Your future competitor is not the local LJ Hooker, Ray White or independent agency down the road. It’s a group of kids with laptops working out of a garage somewhere in the world.
Working together to solve problems, to give customers a better experience is the only way to protect the future of the incumbent real estate industry. Just a few examples of fundamental issues that could be solved if the entire industry was to work together include:
- Agreeing on one industry standard for electronic documents, to improve efficiencies in every agency in Australia.
- Holding to account state governments on the stupidity of having 6 different sets of state laws that govern the running of a real estate agency, which adds cost and complexity resulting in a worse consumer experience.
- Tackling the massive cost of advertising properties online in Australia.
Invest in The Disrupters
Having specialist knowledge in an industry provides enormous benefits when investing in technology that could disrupt your industry. For example, major players in the Australian taxi industry knew about the massive growth of Uber well before the average person on the street. What better way to protect your risk than to invest in the very businesses that could disrupt your current business. There would be few Taxi operators today who wouldn’t agree that investing in Uber when they first heard about it would have been a great idea.
Use your specialised knowledge to invest smartly in new opportunities.
This same strategy is employed by large corporates on a regular basis.
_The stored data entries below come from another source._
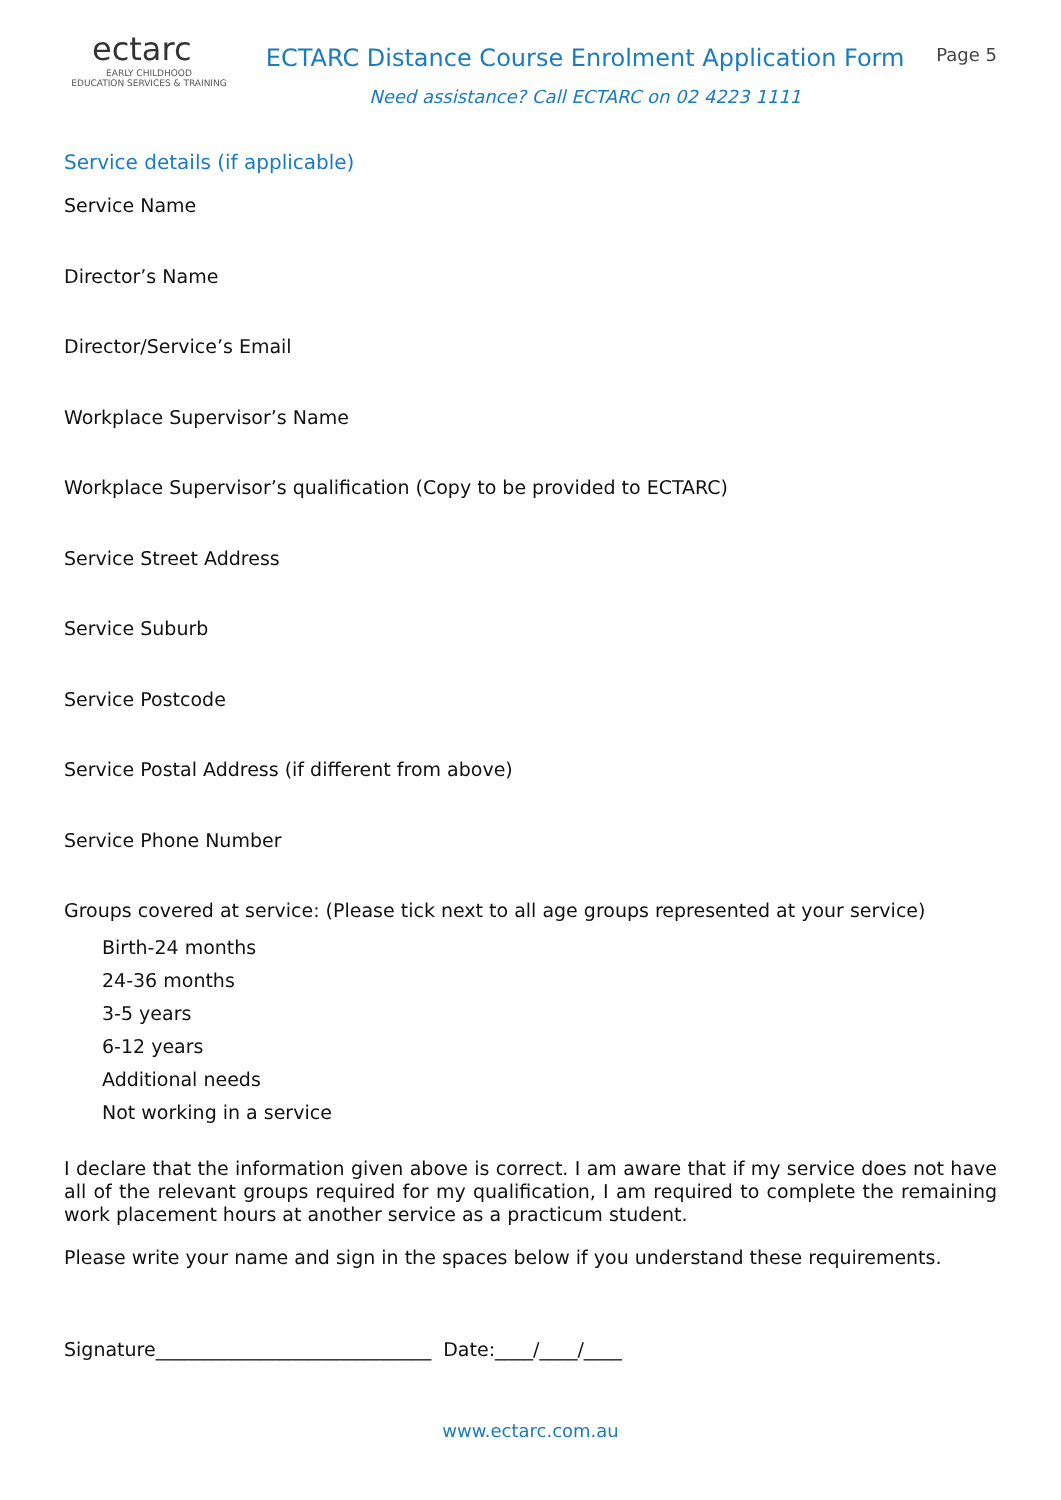ectarc
EARLY CHILDHOOD
EDUCATION SERVICES & TRAINING
ECTARC Distance Course Enrolment Application Form
Need assistance? Call ECTARC on 02 4223 1111
Page 5
Service details (if applicable)
Service Name
Director’s Name
Director/Service’s Email
Workplace Supervisor’s Name
Workplace Supervisor’s qualification (Copy to be provided to ECTARC)
Service Street Address
Service Suburb
Service Postcode
Service Postal Address (if different from above)
Service Phone Number
Groups covered at service: (Please tick next to all age groups represented at your service)
Birth-24 months
24-36 months
3-5 years
6-12 years
Additional needs
Not working in a service
I declare that the information given above is correct. I am aware that if my service does not have all of the relevant groups required for my qualification, I am required to complete the remaining work placement hours at another service as a practicum student.
Please write your name and sign in the spaces below if you understand these requirements.
Signature_____________________________ Date:____/____/____
www.ectarc.com.au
For example, Westpac Bank (and many other Australian Corporates) have a corporate venture Capital fund that only invests in technology that could disrupt the banking industry. This same strategy on a smaller scale can be employed by the real estate industry and is the very reason PieLAB Venture Partners was formed. While PieLAB runs the only real estate technology specific investment fund in Australia, there are several venture capital funds in the US pooling the resources of real estate agency groups to use their knowledge and networks to invest at a significant advantage to the market.